Die habe ich auch bekommen! Denn bietet Arizona Sunshine neben der Kampagne auch einen Horden-Modus an, in dem sich Spieler nach Abschluss der Geschichte austoben können. Das besondere dabei ist die Tatsache, dass wir mit bis zu drei weiteren Online-Spielern in den Kampf ziehen können. Es macht besonders viel Spaß, einem Freund Deckung zu geben und gemeinsam auf die Zombies zu schießen. Ich kann empfehlen, den Schwierigkeitsgrad etwas höher zu drehen. Auf diese Weise wird Arizona Sunshine zum kniffligen Shooter, der stets eine angespannte und schaurige Atmosphäre bietet. Gemeinsam mit einem oder gar mehreren Kollegen ist das Horden-Level spaßig zu bewältigen. Ich hoffe allerdings, dass zur bisher einzigen Karte in Zukunft noch weitere stoßen. Ein weiterer Online-Modus wurde jedenfalls schon von Entwickler Vertigo Games bestätigt, auch wenn noch nicht feststeht, ob dieser per Gratis-Patch oder kostenpflichtigem DLC kommt. Bis es jedoch so weit ist, lässt sich auch die Kampagne im Online-Koop erleben. Wir können einen Gefährten mit auf die Reise durch den Canyon nehmen, was wie im Horden-Modus den Spaß in die Höhe schießen lässt.
Arizona Sunshine – Fazit
Der Horden-Modus konnte mich trotz einer einzigen Spielumgebung gut unterhalten, doch ist die Kampagne für mich das Highlight. Die weitestgehend linearen Gebiete sind gefüllt mit atmosphärischen Zombie-Begegnungen, die mir nicht selten die Haare zu Berge stehen ließen. VR ist für solch einen Arcade-Shooter im Survival-Gewand schlichtweg perfekt geeignet. Das Gefühl der Präsenz ist selbst mit Teleportationsmechanik absolut gegeben. Doch freute ich mich sehr darüber, dass auch ein Fortbewegungsschema zum künstlichen Laufen hinzugefügt wurde. Auf diese Weise macht die Erkundung der Gegend noch mehr Spaß!

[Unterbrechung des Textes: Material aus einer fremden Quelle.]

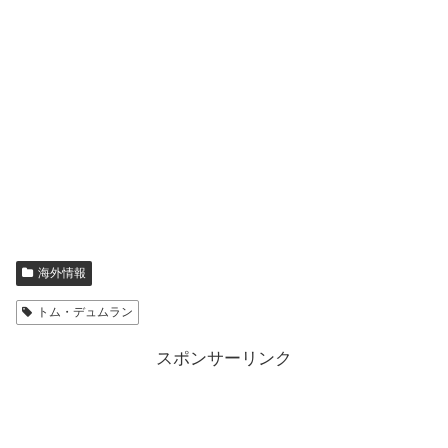
海外情報
トム・デュムラン
スポンサーリンク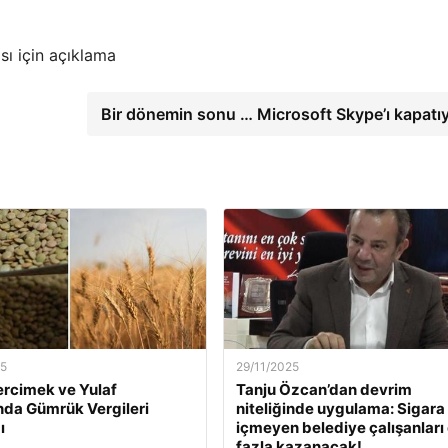
sı için açıklama
Bir dönemin sonu … Microsoft Skype’ı kapatı
25
29/11/2025
ercimek ve Yulaf
Tanju Özcan’dan devrim
ında Gümrük Vergileri
niteliğinde uygulama: Sigara
ı
içmeyen belediye çalışanları
fazla kazanacak!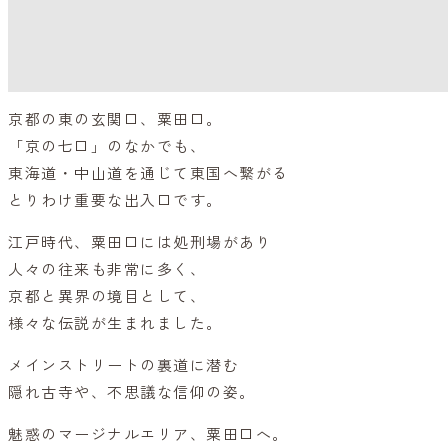
京都の東の玄関口、粟田口。
「京の七口」のなかでも、
東海道・中山道を通じて東国へ繋がる
とりわけ重要な出入口です。
江戸時代、粟田口には処刑場があり
人々の往来も非常に多く、
京都と異界の境目として、
様々な伝説が生まれました。
メインストリートの裏道に潜む
隠れ古寺や、不思議な信仰の姿。
魅惑のマージナルエリア、粟田口へ。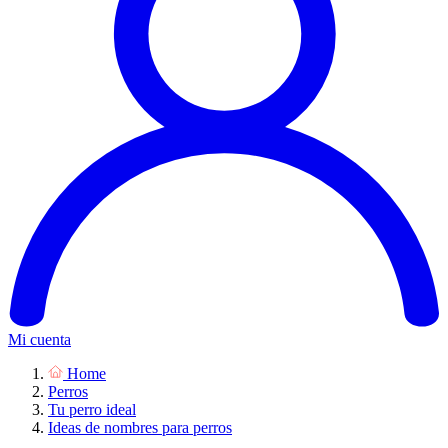
Mi cuenta
Home
Perros
Tu perro ideal
Ideas de nombres para perros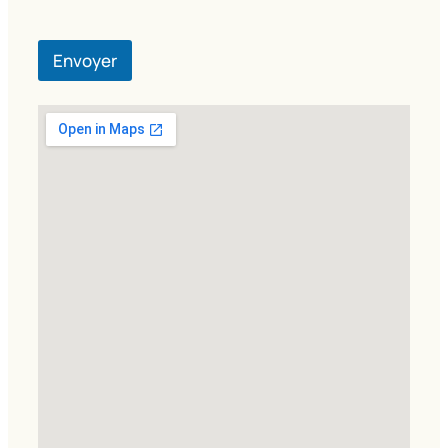
Envoyer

Arizona Sunshine gehört zu den beeindruckendsten Erlebnissen in der virtuellen Realität. Das kommt allen voran daher, dass der Titel sehr fein ausgearbeitet wirkt. Das stellt eine tolle Abwechslung zum Early-Access-Wahn dar. Wer auf der Suche nach einer vollwertigen Kampagne in einem VR-Spiel und adrenalingeladener Zombie-Action mit einem coolen Munition-Nachlade-Konzept ist, wird mit Arizona Sunshine verdammt viel Spaß haben. Der Preis von 39,99€ mag für ein VR-Spiel happig klingen, doch gibt es neben der Kampagne auch den Horden-Modus. Zudem wartet jede Menge Online-Koop-Spaß auf die Spieler. Mit neuem Inhalt in Ausblick, bietet Arizona Sunshine das bisher wohl rundeste Gesamtpaket, das ich auf der Vive bisher erlebt habe.